(i) Amino acid sequence determines protein structure

• Proteins are polymers of amino acid monomers

• Amino acids are linked by peptide bonds to form polypeptides

  • Recognise the chemical structure of a peptide bond from a diagram.

• Amino acids have the same basic structure, differing only in the R group present

  • R groups of amino acids vary in size, shape, charge, hydrogen bonding capacity and chemical reactivity.

• Amino acids are classified according to their R groups: basic (positively charged); acidic (negatively charged); polar; hydrophobic

  • Classify amino acids according to the R group present.

  • Names and structures of individual amino acids are not required.

• The wide range of functions carried out by proteins results from the diversity of R groups

• The primary structure is the sequence in which the amino acids are synthesised into the polypeptide

• Hydrogen bonding along the backbone of the protein strand results in regions of secondary structure — alpha helices, parallel or anti-parallel beta-pleated sheets, or turns

• The polypeptide folds into a tertiary structure

• This conformation is stabilised by interactions between R groups: hydrophobic interactions; ionic bonds; London dispersion forces; hydrogen bonds; disulfide bridges

  • Disulfide bridges are covalent bonds between R groups containing sulfur.

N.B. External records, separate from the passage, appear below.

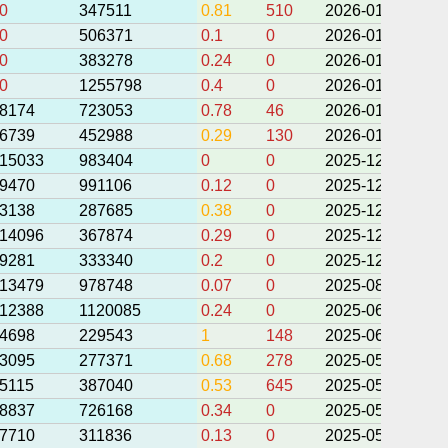
0
347511
0.81
510
2026-01-20 22:2
0
506371
0.1
0
2026-01-20 20:1
0
383278
0.24
0
2026-01-17 00:1
0
1255798
0.4
0
2026-01-17 00:0
8174
723053
0.78
46
2026-01-06 22:3
6739
452988
0.29
130
2026-01-06 22:0
15033
983404
0
0
2025-12-30 07:1
9470
991106
0.12
0
2025-12-30 05:3
3138
287685
0.38
0
2025-12-30 05:0
14096
367874
0.29
0
2025-12-29 06:1
9281
333340
0.2
0
2025-12-03 07:1
13479
978748
0.07
0
2025-08-02 09:5
12388
1120085
0.24
0
2025-06-27 12:4
4698
229543
1
148
2025-06-17 14:5
3095
277371
0.68
278
2025-05-11 12:2
5115
387040
0.53
645
2025-05-09 00:0
8837
726168
0.34
0
2025-05-08 23:1
7710
311836
0.13
0
2025-05-07 22:2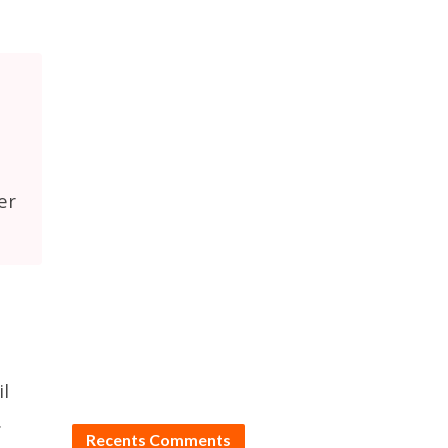
er
il
.
Recents Comments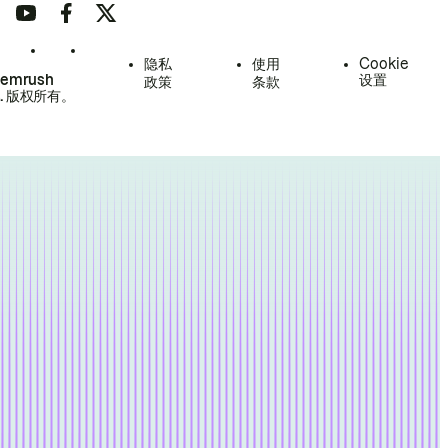
隐私
使用
Cookie
Semrush
设置
政策
条款
.
版权所有。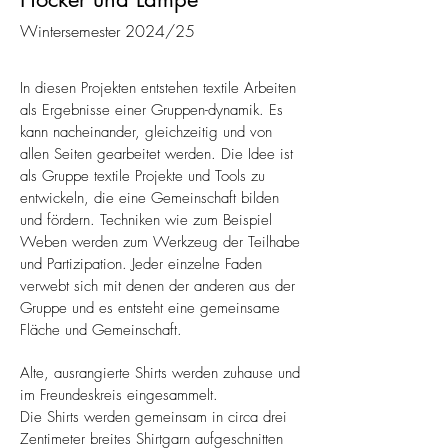
Wintersemester 2024/25
In diesen Projekten entstehen textile Arbeiten
als Ergebnisse einer Gruppen-dynamik. Es
kann nacheinander, gleichzeitig und von
allen Seiten gearbeitet werden. Die Idee ist
als Gruppe textile Projekte und Tools zu
entwickeln, die eine Gemeinschaft bilden
und fördern. Techniken wie zum Beispiel
Weben werden zum Werkzeug der Teilhabe
und Partizipation. Jeder einzelne Faden
verwebt sich mit denen der anderen aus der
Gruppe und es entsteht eine gemeinsame
Fläche und Gemeinschaft.
Alte, ausrangierte Shirts werden zuhause und
im Freundeskreis eingesammelt.
Die Shirts werden gemeinsam in circa drei
Zentimeter breites Shirtgarn aufgeschnitten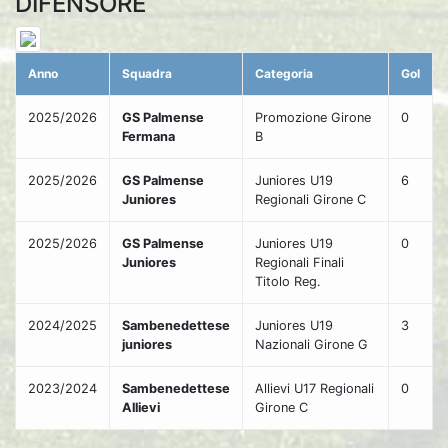
DIFENSORE
Anno
Squadra
Categoria
Gol
2025/2026
GS Palmense
Promozione Girone
0
Fermana
B
2025/2026
GS Palmense
Juniores U19
6
Juniores
Regionali Girone C
2025/2026
GS Palmense
Juniores U19
0
Juniores
Regionali Finali
Titolo Reg.
2024/2025
Sambenedettese
Juniores U19
3
juniores
Nazionali Girone G
2023/2024
Sambenedettese
Allievi U17 Regionali
0
Allievi
Girone C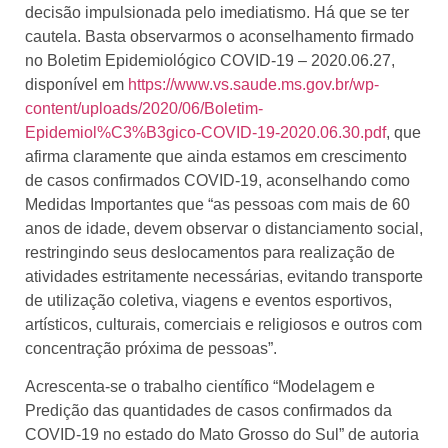
decisão impulsionada pelo imediatismo. Há que se ter
cautela. Basta observarmos o aconselhamento firmado
no Boletim Epidemiológico COVID-19 – 2020.06.27,
disponível em
https://www.vs.saude.ms.gov.br/wp-
content/uploads/2020/06/Boletim-
Epidemiol%C3%B3gico-COVID-19-2020.06.30.pdf
, que
afirma claramente que ainda estamos em crescimento
de casos confirmados COVID-19, aconselhando como
Medidas Importantes que “as pessoas com mais de 60
anos de idade, devem observar o distanciamento social,
restringindo seus deslocamentos para realização de
atividades estritamente necessárias, evitando transporte
de utilização coletiva, viagens e eventos esportivos,
artísticos, culturais, comerciais e religiosos e outros com
concentração próxima de pessoas”.
Acrescenta-se o trabalho científico “Modelagem e
Predição das quantidades de casos confirmados da
COVID-19 no estado do Mato Grosso do Sul” de autoria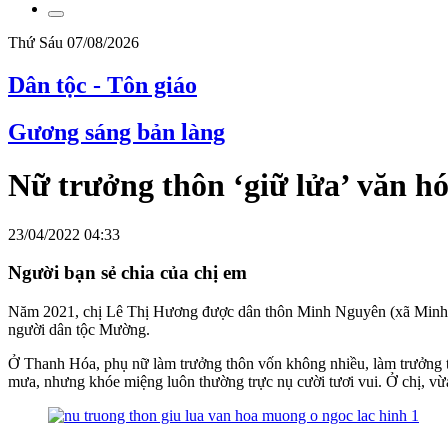
Thứ Sáu 07/08/2026
Dân tộc - Tôn giáo
Gương sáng bản làng
Nữ trưởng thôn ‘giữ lửa’ văn 
23/04/2022 04:33
Người bạn sẻ chia của chị em
Năm 2021, chị Lê Thị Hương được dân thôn Minh Nguyên (xã Minh S
người dân tộc Mường.
Ở Thanh Hóa, phụ nữ làm trưởng thôn vốn không nhiều, làm trưởng t
mưa, nhưng khóe miệng luôn thường trực nụ cười tươi vui. Ở chị, vừ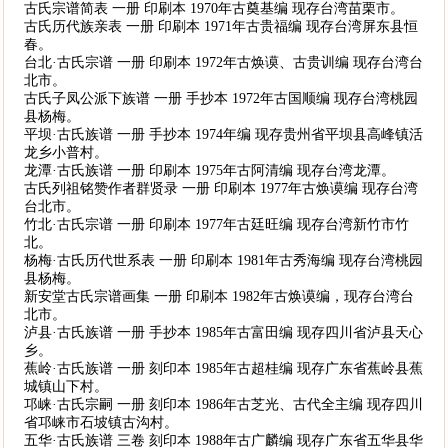
古氏宗谱简表 一册 印刷本 1970年古奠基编 现存台湾苗栗市。
古氏历代族亲表 一册 印刷本 1971年古贵福编 现存台湾屏东县恒
春。
台北·古氏宗谱 一册 印刷本 1972年古焕谟、古贵训编 现存台湾台
北市。
古氏子凤公派下族谱 一册 手抄本 1972年古国顺编 现存台湾桃园
县杨梅。
平坝·古氏族谱 一册 手抄本 1974年编 现存贵州省平坝县高峰镇活
龙乡小普村。
龙潭·古氏族谱 一册 印刷本 1975年古阿清编 现存台湾龙潭。
古氏列祖铭赞作者群贤录 一册 印刷本 1977年古焕谟编 现存台湾
台北市。
竹北·古氏宗谱 一册 印刷本 1977年古廷旺编 现存台湾新竹市竹
北。
杨梅·古氏历代世系表 一册 印刷本 1981年古秀海编 现存台湾桃园
县杨梅。
新安堂古氏宗谱画集 一册 印刷本 1982年古焕谟编，现存台湾台
北市。
泸县·古氏族谱 一册 手抄本 1985年古富田编 现存四川省泸县天心
乡。
蕉岭·古氏族谱 一册 刻印本 1985年古超桂编 现存广东省蕉岭县蕉
城镇山下村。
邛崃·古氏宗嗣 一册 刻印本 1986年古芝光、古代全主编 现存四川
省邛崃市石坡镇古沟村。
五华·古氏族谱 三卷 刻印本 1988年古广麟编 现存广东省五华县华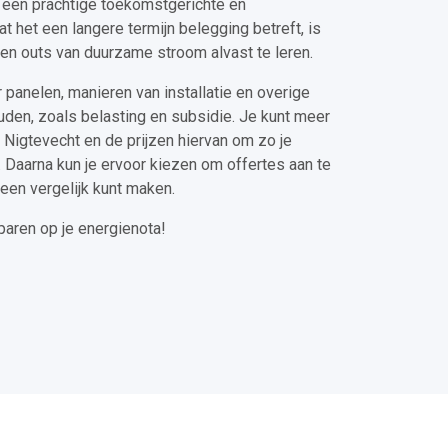
, een prachtige toekomstgerichte en
t het een langere termijn belegging betreft, is
 en outs van duurzame stroom alvast te leren.
 panelen, manieren van installatie en overige
den, zoals belasting en subsidie. Je kunt meer
 Nigtevecht en de prijzen hiervan om zo je
Daarna kun je ervoor kiezen om offertes aan te
 een vergelijk kunt maken.
paren op je energienota!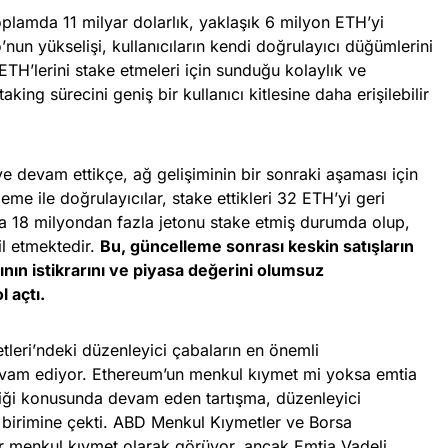
plamda 11 milyar dolarlık, yaklaşık 6 milyon ETH’yi
nun yükselişi, kullanıcıların kendi doğrulayıcı düğümlerini
ETH’lerini stake etmeleri için sunduğu kolaylık ve
taking sürecini geniş bir kullanıcı kitlesine daha erişilebilir
devam ettikçe, ağ gelişiminin bir sonraki aşaması için
eme ile doğrulayıcılar, stake ettikleri 32 ETH’yi geri
a 18 milyondan fazla jetonu stake etmiş durumda olup,
il etmektedir.
Bu, güncelleme sonrası keskin satışların
ın istikrarını ve piyasa değerini olumsuz
l açtı.
tleri’ndeki düzenleyici çabaların en önemli
 devam ediyor. Ethereum’un menkul kıymet mi yoksa emtia
ktiği konusunda devam eden tartışma, düzenleyici
 birimine çekti. ABD Menkul Kıymetler ve Borsa
 menkul kıymet olarak görüyor, ancak Emtia Vadeli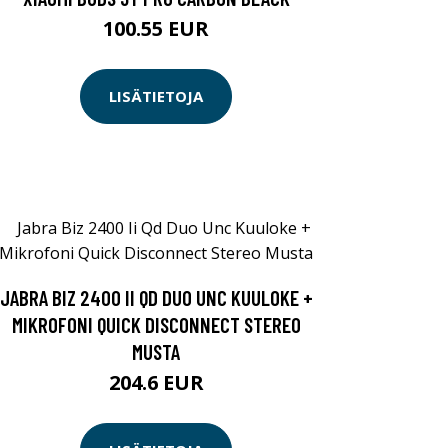
100.55 EUR
LISÄTIETOJA
JABRA BIZ 2400 II QD DUO UNC KUULOKE +
MIKROFONI QUICK DISCONNECT STEREO
MUSTA
204.6 EUR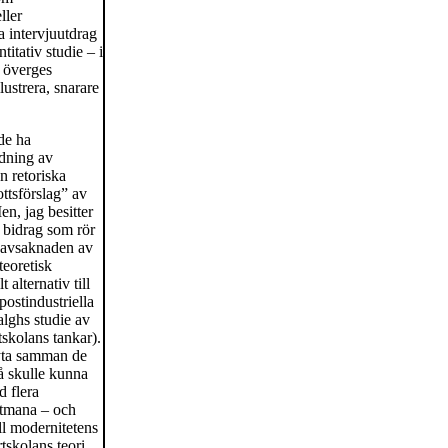
ller
a intervjuutdrag
itativ studie – i
r överges
lustrera, snarare
de ha
ndning av
n retoriska
ottsförslag” av
n, jag besitter
a bidrag som rör
 avsaknaden av
teoretisk
 alternativ till
ostindustriella
alghs studie av
rtskolans tankar).
nyta samman de
å skulle kunna
d flera
utmana – och
ill modernitetens
tskolans teori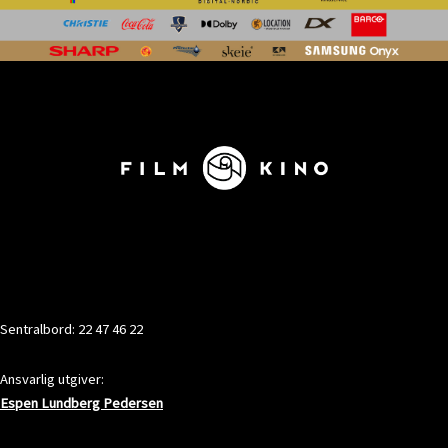
KONTAKT
Sentralbord: 22 47 46 22
Ansvarlig utgiver:
Espen Lundberg Pedersen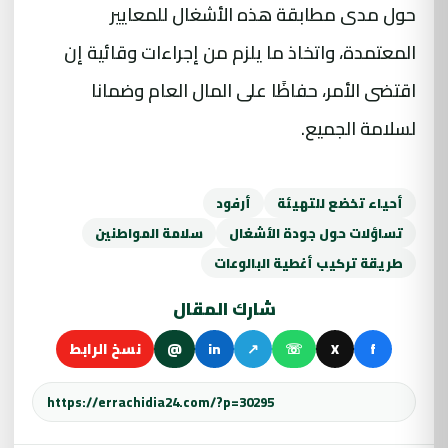
حول مدى مطابقة هذه الأشغال للمعايير
المعتمدة، واتخاذ ما يلزم من إجراءات وقائية إن
اقتضى الأمر، حفاظًا على المال العام وضمانا
لسلامة الجميع.
أحياء تخضع للتهيئة
أرفود
تساؤلات حول جودة الأشغال
سلامة المواطنين
طريقة تركيب أغطية البالوعات
شارك المقال
f
X
☏
↗
in
@
نسخ الرابط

• Quaternary structure exists in proteins with two or more connected polypeptide subunits

  • Quaternary structure describes the spatial arrangement of the subunits.

• A prosthetic group is a non-protein unit tightly bound to a protein and necessary for its function

  • The ability of haemoglobin to bind oxygen is dependent upon the non-protein haem group.

• Interactions of the R groups can be influenced by temperature and pH

  • Increasing temperature disrupts the interactions that hold the protein in shape; the protein begins to unfold, eventually becoming denatured. 

  • The charges on acidic and basic R groups are affected by pH. 

  • As pH increases or decreases from the optimum, the normal ionic interactions between charged groups are lost, which gradually changes the conformation of the protein until it becomes denatured.

(ii) Ligand binding changes the conformation of a protein

• A ligand is a substance that can bind to a protein

• R groups not involved in protein folding can allow binding to ligands

• Binding sites will have complementary shape and chemistry to the ligand

• As a ligand binds to a protein-binding site the conformation of the protein changes

• This change in conformation causes a functional change in the protein

• Allosteric interactions occur between spatially distinct sites.

  • The binding of a substrate molecule to one active site of an allosteric enzyme increases the affinity of the other active sites for binding of subsequent substrate molecules.

  • This is of biological importance because the activity of allosteric enzymes can vary greatly with small changes in substrate concentration.

• Many allosteric proteins consist of multiple subunits (have quaternary structure)

• Allosteric proteins with multiple subunits show co-operativity in binding, in which changes in binding at one subunit alter the affinity of the remaining subunits

• Allosteric enzymes contain a second type of site, called an allosteric site

• Modulators regulate the activity of the enzyme when they bind to the allosteric site

• Following binding of a modulator, the conformation of the enzyme changes and this alters the affinity of the active site for the substrate

  • Positive modulators increase the enzyme’s affinity for the substrate, whereas negative modulators reduce the enzyme’s affinity.

• The binding and release of oxygen in haemoglobin shows co-operativity

  • Changes in binding of oxygen at one subunit alter the affinity of the remaining subunits for oxygen.

• The influence and physiological importance of temperature and pH on the binding of oxygen

• A decrease in pH or an increase in temperature lowers the affinity of haemoglobin for oxygen, so the binding of oxygen is reduced. 

• Reduced pH and increased temperature in actively respiring tissue will reduce the binding of oxygen to haemoglobin promoting increased oxygen delivery to tissue.

  • Effects of DPG are not required

(iii) Reversible binding of phosphate and the control of conformation

• The addition or removal of phosphate can cause reversible conformational change in proteins

• This is a common form of post-translational modification

• Protein kinases catalyse the transfer of a phosphate group to other proteins

• The terminal phosphate of ATP is transferred to specific R groups

• Protein phosphatases catalyse the reverse reaction

• Phosphorylation brings about conformational changes, which can affect a protein’s activity

• The activity of many cellular proteins, such as enzymes and receptors, is regulated in this way

• Some proteins are activated by phosphorylation while others are inhibited

  • Adding a phosphate group adds negative charges. 

  • Ionic interactions in the unphosphorylated protein can be disrupted and new ones created.